Clark County prosecutors dropped misdemeanor charges Tuesday against a man accused of nearly hitting protesters after a Patriot Prayer gathering in downtown Vancouver in summer 2017.
Senior Deputy Prosecutor James Smith wrote in a motion and order for dismissal, signed by a Clark County District Court judge, that the charges against William Donald “Billy” Wilson, 33, of Portland, should be dismissed without prejudice due to “the interest of justice and the complaining witness’ desire not to testify.”
Wilson originally faced two counts each of reckless endangerment and reckless driving in connection with an incident that happened after a rally organized by the far-right activist group Patriot Prayer near the Vancouver waterfront on Sept. 10, 2017.
Wilson — driving a lifted, black Chevrolet Silverado pickup adorned with two American flags — exchanged taunts with a crowd of protesters along Columbia Street, near the entrance to the Vancouver Convention Center, according to police reports, video of the event and multiple media outlets at the scene.
Wilson repeatedly sounded his truck’s horn, which played a strain of “Dixie,” and some protesters blocked and struck the vehicle, shouting at Wilson. One hit Wilson with a water bottle, chucked through his open driver’s-side window, as visible in video from the event. Wilson reversed his truck and fled as the crowd scattered.
Shortly after, Wilson turned back around to Sixth Street, where he stopped behind other vehicles waiting at a red light, heading east. Some in the crowd tossed rocks and water bottles at the pickup, according to witnesses, a reporter from The Columbian, other journalists at the scene and police reports.
Wilson then drove around three vehicles waiting in front of him and accelerated through the Washington Street light at Sixth Street. One woman, who was in the empty westbound lane photographing a motorcyclist stopped at the light, had to dive out of the pickup’s way, according to witnesses, video of the event and a freelance photographer there.

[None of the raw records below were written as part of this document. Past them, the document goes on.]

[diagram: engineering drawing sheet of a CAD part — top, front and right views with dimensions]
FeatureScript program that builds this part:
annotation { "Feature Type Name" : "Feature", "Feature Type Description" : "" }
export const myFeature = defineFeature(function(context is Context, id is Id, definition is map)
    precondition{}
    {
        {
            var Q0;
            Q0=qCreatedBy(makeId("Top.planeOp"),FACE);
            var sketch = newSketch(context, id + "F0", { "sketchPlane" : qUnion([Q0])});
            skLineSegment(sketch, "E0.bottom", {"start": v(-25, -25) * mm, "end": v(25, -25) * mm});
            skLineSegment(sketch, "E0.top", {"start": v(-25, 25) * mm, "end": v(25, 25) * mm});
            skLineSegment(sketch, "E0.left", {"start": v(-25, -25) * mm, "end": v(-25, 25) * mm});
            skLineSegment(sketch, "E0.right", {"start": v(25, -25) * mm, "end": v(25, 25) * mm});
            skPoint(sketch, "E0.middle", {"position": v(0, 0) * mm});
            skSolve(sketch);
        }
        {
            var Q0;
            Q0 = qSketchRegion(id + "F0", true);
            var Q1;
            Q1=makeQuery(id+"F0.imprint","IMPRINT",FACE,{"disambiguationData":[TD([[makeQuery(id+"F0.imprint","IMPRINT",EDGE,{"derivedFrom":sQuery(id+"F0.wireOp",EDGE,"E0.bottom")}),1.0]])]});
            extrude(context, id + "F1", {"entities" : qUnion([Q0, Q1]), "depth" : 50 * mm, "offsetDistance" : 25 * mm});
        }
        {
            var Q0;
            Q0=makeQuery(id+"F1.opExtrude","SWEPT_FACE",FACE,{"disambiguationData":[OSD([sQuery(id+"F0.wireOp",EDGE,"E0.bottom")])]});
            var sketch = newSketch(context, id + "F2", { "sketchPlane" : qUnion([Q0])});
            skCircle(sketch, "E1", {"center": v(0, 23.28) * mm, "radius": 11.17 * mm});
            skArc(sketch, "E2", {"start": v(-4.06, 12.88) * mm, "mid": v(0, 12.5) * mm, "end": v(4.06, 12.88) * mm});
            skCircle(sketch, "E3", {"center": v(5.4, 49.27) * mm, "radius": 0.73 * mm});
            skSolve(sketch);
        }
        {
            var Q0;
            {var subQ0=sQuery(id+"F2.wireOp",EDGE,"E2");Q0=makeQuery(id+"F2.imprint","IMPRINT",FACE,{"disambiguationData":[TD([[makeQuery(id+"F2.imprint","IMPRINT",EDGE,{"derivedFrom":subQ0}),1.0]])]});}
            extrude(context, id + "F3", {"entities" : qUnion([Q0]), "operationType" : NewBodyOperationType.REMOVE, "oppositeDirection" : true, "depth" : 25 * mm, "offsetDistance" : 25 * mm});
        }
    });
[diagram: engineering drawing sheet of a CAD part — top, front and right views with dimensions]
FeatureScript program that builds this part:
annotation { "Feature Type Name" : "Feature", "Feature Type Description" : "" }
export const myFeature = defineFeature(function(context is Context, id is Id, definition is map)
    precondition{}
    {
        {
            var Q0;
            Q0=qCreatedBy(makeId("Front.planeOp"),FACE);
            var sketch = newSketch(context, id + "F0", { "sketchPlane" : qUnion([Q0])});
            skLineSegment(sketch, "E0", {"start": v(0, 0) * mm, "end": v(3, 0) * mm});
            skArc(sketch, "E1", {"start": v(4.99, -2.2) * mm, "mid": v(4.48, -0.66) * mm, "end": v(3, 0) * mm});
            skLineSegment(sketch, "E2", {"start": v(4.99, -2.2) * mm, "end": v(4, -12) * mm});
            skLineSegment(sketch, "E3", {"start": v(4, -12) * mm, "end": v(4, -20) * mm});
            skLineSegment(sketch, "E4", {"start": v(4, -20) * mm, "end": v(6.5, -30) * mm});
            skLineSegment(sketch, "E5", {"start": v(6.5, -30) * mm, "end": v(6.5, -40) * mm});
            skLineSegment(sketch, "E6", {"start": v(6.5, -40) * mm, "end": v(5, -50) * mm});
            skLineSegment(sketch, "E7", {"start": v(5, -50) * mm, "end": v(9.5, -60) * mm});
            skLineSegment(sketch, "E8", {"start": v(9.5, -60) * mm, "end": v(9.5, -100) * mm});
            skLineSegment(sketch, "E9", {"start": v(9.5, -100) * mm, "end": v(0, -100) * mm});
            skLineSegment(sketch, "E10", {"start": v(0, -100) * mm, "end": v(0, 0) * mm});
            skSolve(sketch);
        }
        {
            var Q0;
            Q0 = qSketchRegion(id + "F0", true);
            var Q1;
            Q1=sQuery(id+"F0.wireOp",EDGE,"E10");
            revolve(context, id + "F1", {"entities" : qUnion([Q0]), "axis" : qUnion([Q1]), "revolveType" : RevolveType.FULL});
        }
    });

The state amended the charges against Wilson in August to two counts of reckless driving following more than a year of motions and hearings.
An attorney representing the photographer who allegedly dodged Wilson’s truck wrote in an email dated Sept. 16 that the woman would not voluntarily provide photos for trial or appear in court. The woman “does not wish to be called as a witness or otherwise participate in these proceedings,” the email says.
Wilson’s attorney, Angus Lee, said the photographer’s desire not to testify amounts to nothing.
“Fortunately for Mr. Wilson, there were a lot of people taking video that day. And when you look at all of the video, not just what was released on social media by political partisans at the outset of the incident … it shows that he did what any reasonable and prudent person would do when attacked by a mob of people,” Lee said.
If the case had gone to trial, Lee said he intended to present 31 videos of the day in question. One such video showed Wilson’s truck was not as close to the photographer as claimed, he said. Further, the defense attorney said he would have argued that Wilson was acting in self-defense.
“We all have the right to defend ourselves, and one way that we do that is by fleeing those who mean to do us harm,” Lee said.
The Clark County Prosecuting Attorney’s Office did not immediately respond to a request for comment.